Version comparison data
[Start of Attachment]
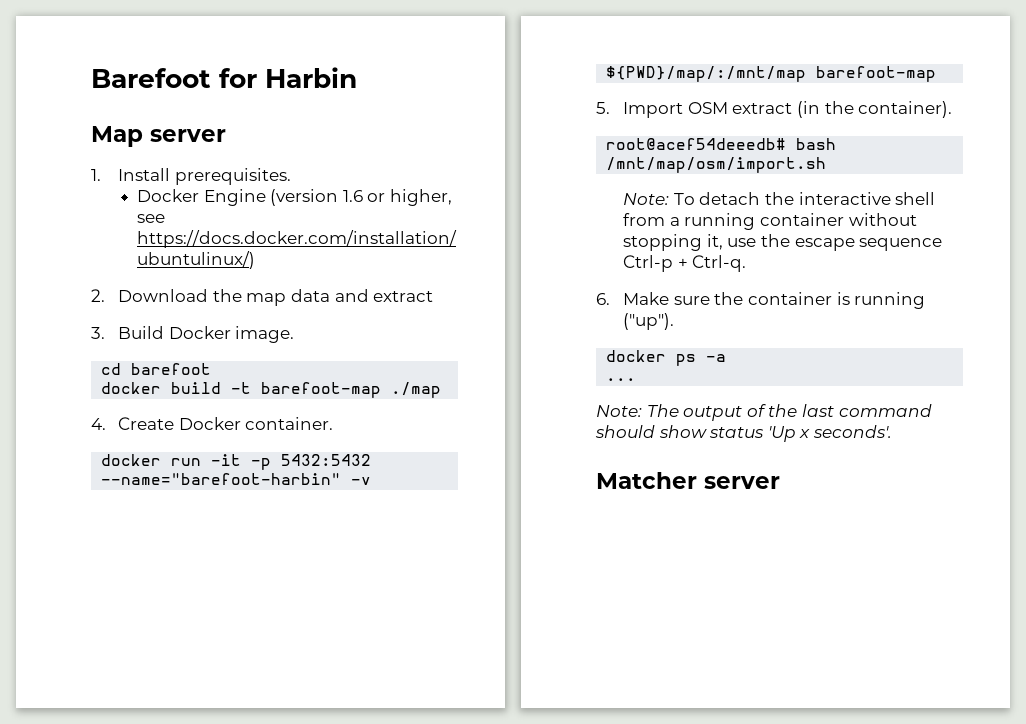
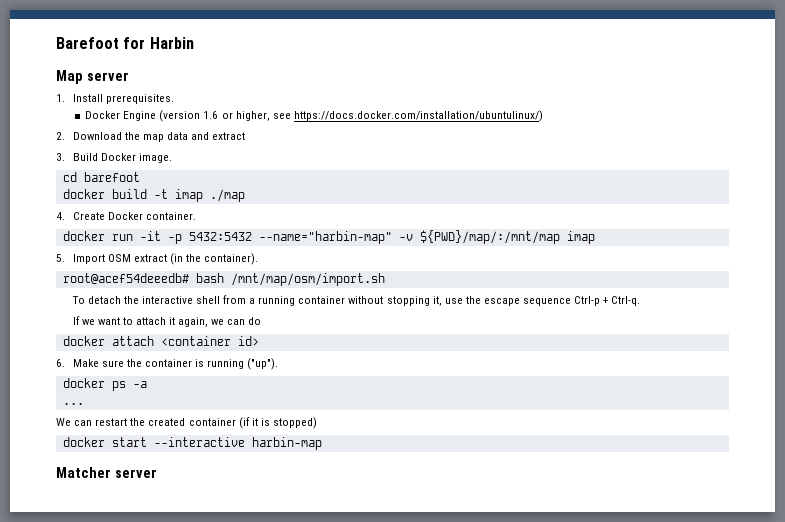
[261,382,382,398] barefoot-map -> [174,189,203,202] imap
[101,473,342,485] --name="barefoot-harbin" -> [258,231,392,244] --name="harbin-map"
[816,66,937,82] barefoot-map -> [566,231,595,244] imap
[623,193,670,205] Note: -> (385, 279) none
(747, 263) none -> [72,316,262,327] [62,336,259,346] // If we want to attach it again, we can do // docker attach <container id>
[596,404,932,421] [595,425,892,442] Note: The output of the last command should show status 'Up x seconds'. -> [56,417,317,429] [62,437,322,450] We can restart the created container (if it is stopped) // docker start --interactive harbin-map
[End of Attachment]
Task goal
How many lines in the records hold the string "container"? Reply with the number only.

Exercise output
2